Ее мама тоже никогда не раскисала, некогда было. Растила дочь одна, когда приезжала бабушка в это время мама становилась еще более беспокойной и суетливой, особенно вечерами. Вдруг принималась бессмысленно хлопотать по хозяйству: мыть, стирать и всякое такое. Казалось им вместе было не уютно, беспокойно и не о чем говорить.

Я слушала и размышляла. Нет сна – первый сигнал, что моя пациентка очень устала. Но это вовсе не та усталость после «хорошей работы», которая влечет за собой отдых и который мы называем «заслуженный». Моя пациентка описывала другое состояние. Я  назвала бы  его состоянием истощения на пороге терпимого. Именно так живут экстремальные  спортсмены или трудоголики.

Она действительно устала, но вынуждена игнорировать отяжелевшие веки и бешенный ритм собственной жизни. Что происходит? Что заставляет ее опасаться отдыха больше, чем сильнейшей усталости? Кажется, для нее усталость это не приглашение к расслаблению, а наоборот, то, что запускает активность. И физическую, и умственную.

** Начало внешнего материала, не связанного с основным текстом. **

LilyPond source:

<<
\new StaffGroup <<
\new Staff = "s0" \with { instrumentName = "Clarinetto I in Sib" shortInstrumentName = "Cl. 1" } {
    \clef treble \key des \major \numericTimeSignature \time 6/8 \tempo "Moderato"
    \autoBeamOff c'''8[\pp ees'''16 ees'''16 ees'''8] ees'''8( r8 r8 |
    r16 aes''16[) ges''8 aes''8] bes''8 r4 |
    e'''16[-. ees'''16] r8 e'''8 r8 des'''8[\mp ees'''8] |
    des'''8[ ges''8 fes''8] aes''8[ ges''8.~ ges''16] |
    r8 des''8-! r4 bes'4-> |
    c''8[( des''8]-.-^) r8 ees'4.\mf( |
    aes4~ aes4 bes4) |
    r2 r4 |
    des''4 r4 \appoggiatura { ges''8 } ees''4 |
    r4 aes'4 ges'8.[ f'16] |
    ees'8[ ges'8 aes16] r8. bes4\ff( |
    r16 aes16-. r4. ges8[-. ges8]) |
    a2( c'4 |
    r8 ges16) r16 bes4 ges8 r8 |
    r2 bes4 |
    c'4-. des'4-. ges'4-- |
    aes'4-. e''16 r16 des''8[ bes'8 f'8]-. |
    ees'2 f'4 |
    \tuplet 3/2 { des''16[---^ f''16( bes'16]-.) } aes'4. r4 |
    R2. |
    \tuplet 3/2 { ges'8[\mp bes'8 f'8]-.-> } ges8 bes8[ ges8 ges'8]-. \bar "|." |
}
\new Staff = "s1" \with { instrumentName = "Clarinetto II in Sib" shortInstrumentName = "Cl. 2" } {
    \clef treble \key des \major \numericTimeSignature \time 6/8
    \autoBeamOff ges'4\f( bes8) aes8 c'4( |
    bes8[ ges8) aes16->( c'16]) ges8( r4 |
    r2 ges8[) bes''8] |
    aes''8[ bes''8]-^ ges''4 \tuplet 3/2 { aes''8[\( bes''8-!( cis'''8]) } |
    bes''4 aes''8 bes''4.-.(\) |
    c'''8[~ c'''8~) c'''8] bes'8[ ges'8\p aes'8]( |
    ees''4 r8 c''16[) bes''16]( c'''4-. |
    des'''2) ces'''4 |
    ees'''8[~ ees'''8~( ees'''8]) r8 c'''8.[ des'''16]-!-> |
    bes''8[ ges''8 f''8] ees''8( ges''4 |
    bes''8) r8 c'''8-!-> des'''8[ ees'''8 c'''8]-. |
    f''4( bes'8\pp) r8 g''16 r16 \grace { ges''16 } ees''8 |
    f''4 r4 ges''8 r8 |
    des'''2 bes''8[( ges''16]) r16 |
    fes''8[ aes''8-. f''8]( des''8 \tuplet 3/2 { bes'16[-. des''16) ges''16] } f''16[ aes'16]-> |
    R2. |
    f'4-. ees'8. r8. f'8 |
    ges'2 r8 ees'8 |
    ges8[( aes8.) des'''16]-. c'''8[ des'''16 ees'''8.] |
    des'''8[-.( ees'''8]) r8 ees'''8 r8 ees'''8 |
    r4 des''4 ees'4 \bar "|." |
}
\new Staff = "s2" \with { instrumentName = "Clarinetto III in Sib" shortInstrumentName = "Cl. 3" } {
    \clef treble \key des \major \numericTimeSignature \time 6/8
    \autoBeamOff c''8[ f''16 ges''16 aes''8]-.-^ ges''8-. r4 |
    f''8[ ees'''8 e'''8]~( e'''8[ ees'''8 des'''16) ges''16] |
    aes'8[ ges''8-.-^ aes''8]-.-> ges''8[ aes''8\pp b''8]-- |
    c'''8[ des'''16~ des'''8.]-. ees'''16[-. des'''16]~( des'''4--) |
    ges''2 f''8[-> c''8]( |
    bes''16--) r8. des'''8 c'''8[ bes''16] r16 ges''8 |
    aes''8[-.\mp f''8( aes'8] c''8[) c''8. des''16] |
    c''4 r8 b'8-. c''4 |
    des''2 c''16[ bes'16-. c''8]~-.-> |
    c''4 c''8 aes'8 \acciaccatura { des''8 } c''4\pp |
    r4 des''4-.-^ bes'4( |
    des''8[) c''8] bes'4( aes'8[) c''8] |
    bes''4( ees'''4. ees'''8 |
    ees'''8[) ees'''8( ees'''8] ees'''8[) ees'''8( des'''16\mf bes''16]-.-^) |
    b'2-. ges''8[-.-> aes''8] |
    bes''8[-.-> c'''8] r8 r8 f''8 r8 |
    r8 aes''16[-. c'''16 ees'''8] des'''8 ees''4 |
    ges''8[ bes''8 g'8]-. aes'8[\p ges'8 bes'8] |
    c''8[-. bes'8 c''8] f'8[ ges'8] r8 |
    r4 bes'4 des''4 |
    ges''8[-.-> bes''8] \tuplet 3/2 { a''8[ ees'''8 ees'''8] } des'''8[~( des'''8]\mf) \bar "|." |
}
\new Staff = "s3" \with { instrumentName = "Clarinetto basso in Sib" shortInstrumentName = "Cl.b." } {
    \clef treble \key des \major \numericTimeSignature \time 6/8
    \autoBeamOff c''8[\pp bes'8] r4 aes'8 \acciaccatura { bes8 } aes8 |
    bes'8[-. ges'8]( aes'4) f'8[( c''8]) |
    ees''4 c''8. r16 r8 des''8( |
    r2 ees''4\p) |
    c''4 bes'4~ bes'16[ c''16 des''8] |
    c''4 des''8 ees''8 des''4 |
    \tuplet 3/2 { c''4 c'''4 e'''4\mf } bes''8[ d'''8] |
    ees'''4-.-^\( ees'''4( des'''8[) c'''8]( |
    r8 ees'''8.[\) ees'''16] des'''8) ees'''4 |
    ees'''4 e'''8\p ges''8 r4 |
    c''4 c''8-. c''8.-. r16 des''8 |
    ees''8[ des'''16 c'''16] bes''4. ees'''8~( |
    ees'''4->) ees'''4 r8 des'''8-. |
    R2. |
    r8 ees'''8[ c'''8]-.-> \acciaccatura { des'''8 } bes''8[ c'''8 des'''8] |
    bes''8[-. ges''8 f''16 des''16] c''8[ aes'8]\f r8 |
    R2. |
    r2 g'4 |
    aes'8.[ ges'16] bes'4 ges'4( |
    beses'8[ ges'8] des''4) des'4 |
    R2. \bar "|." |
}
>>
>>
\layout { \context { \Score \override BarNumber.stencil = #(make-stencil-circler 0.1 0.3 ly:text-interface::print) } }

Способность засыпать и крепко спать всю ночь предполагает умение человека мысленно воспроизводить свой опыт успокоения, первоначально испытанный в контакте с матерью. Мать, посылающая ребенку сообщение, что чем-то встревожена, например, слишком торопиться укачать малыша, чтобы разделить с мужем супружеское ложе или не хочет оставаться одна, когда ее ребенок крепко заснет. Возможно, она сама не спит ночами, бессознательно передавая малышу иной опыт, опыт страха перед неизвестностью, в которой сон, как метафора смерти. В объятиях такой напряжённой матери ребенок не может успокоиться и спокойно погрузится в царство Морфея. Малыш вынужден длить состояние двигательного возбуждение, вплоть до истощения, так и оставаясь без передышки возле своей беспокойной матерей.

 

 «Я не должна раскисать!» - ответила моя пациентка. Что за этим «раскисать»?  Как будто стать пассивной, инертной, бездейственной, «сонной» это страх попасть «в никуда». В мир психологически (ментально) отсутствующей матери, матери которой не до ребенка. И тогда надо что-то беспрерывно делать: мыслить, гладить, «считать овец», убираться по ночам чтобы однажды не вспомнить, как она оставалась без отдыха возле своей перенапряженной матери.